▸ Problem statement: What lines of the data below hold the string "scroll"? Copy each one out.

▸ Exercise data:
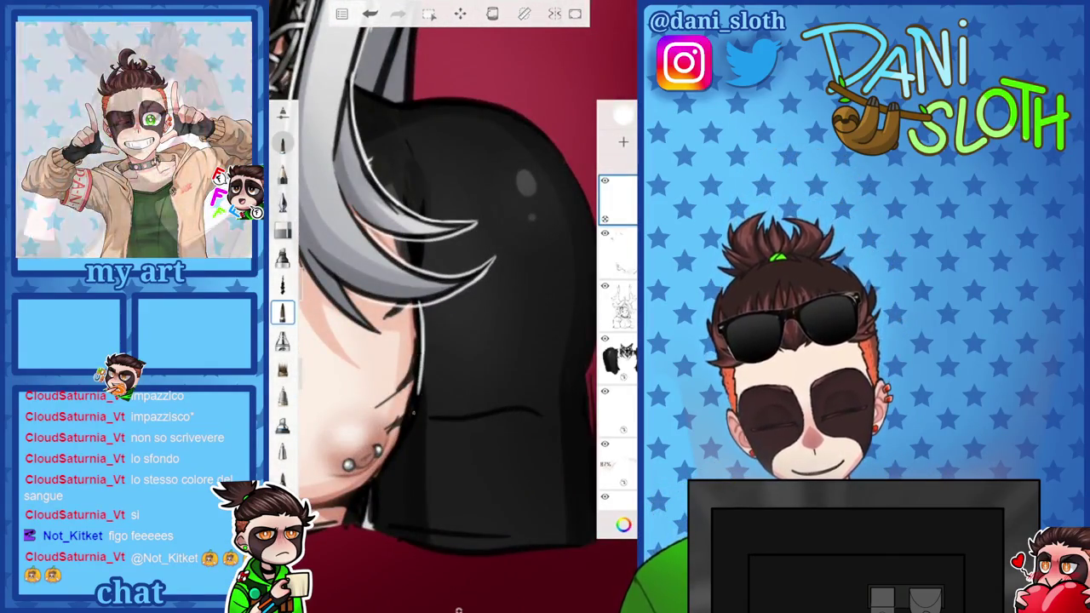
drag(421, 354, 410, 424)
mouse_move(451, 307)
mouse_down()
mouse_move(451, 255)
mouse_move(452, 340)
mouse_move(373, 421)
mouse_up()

* * *

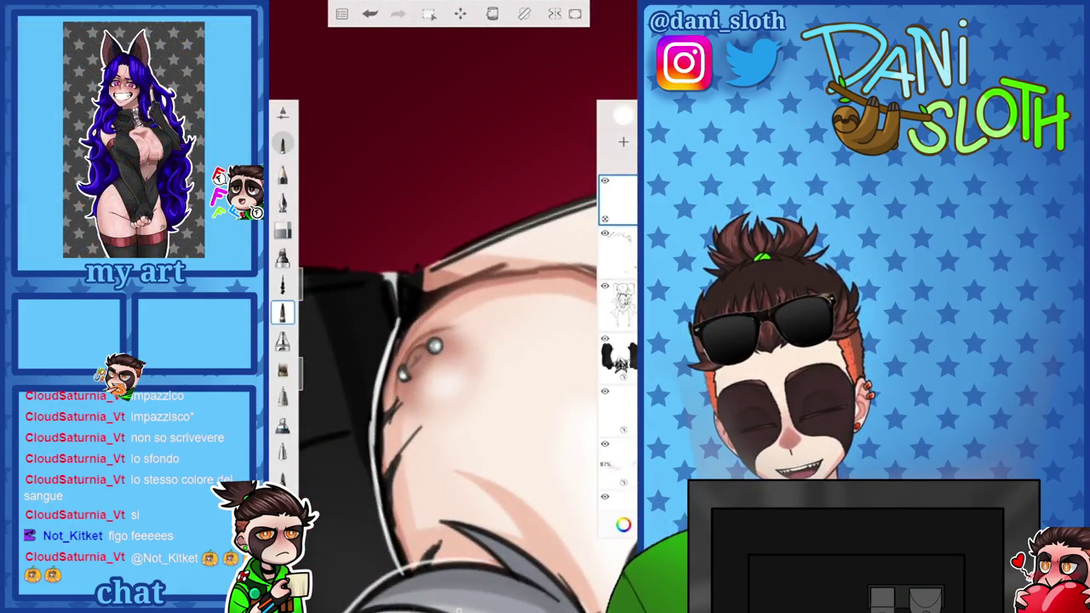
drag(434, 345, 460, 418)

---

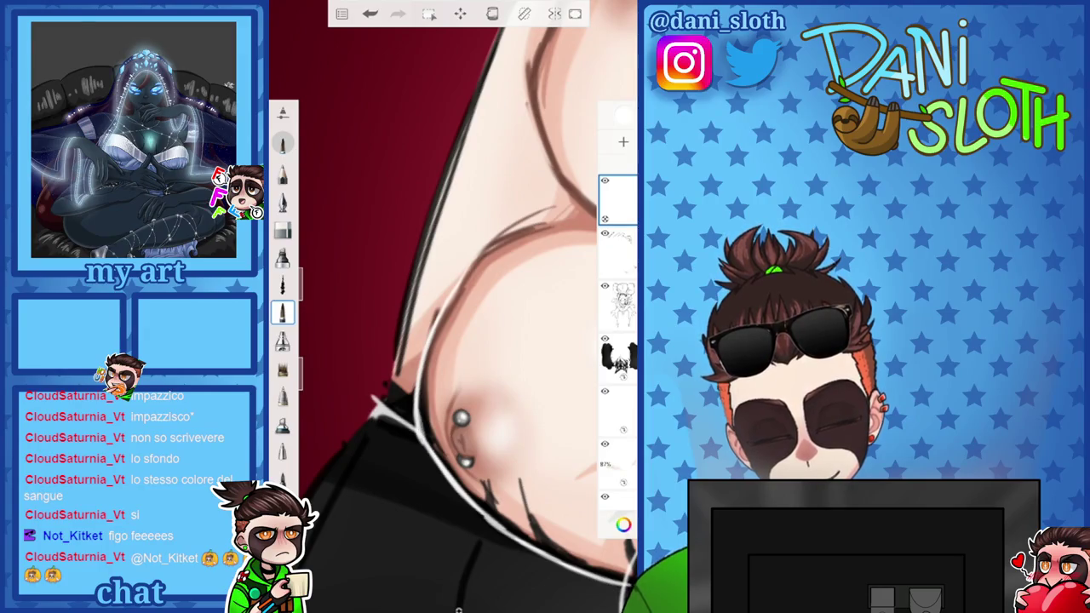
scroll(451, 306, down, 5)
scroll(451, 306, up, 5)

▸ Response to the task:
scroll(451, 306, down, 5)
scroll(451, 306, up, 5)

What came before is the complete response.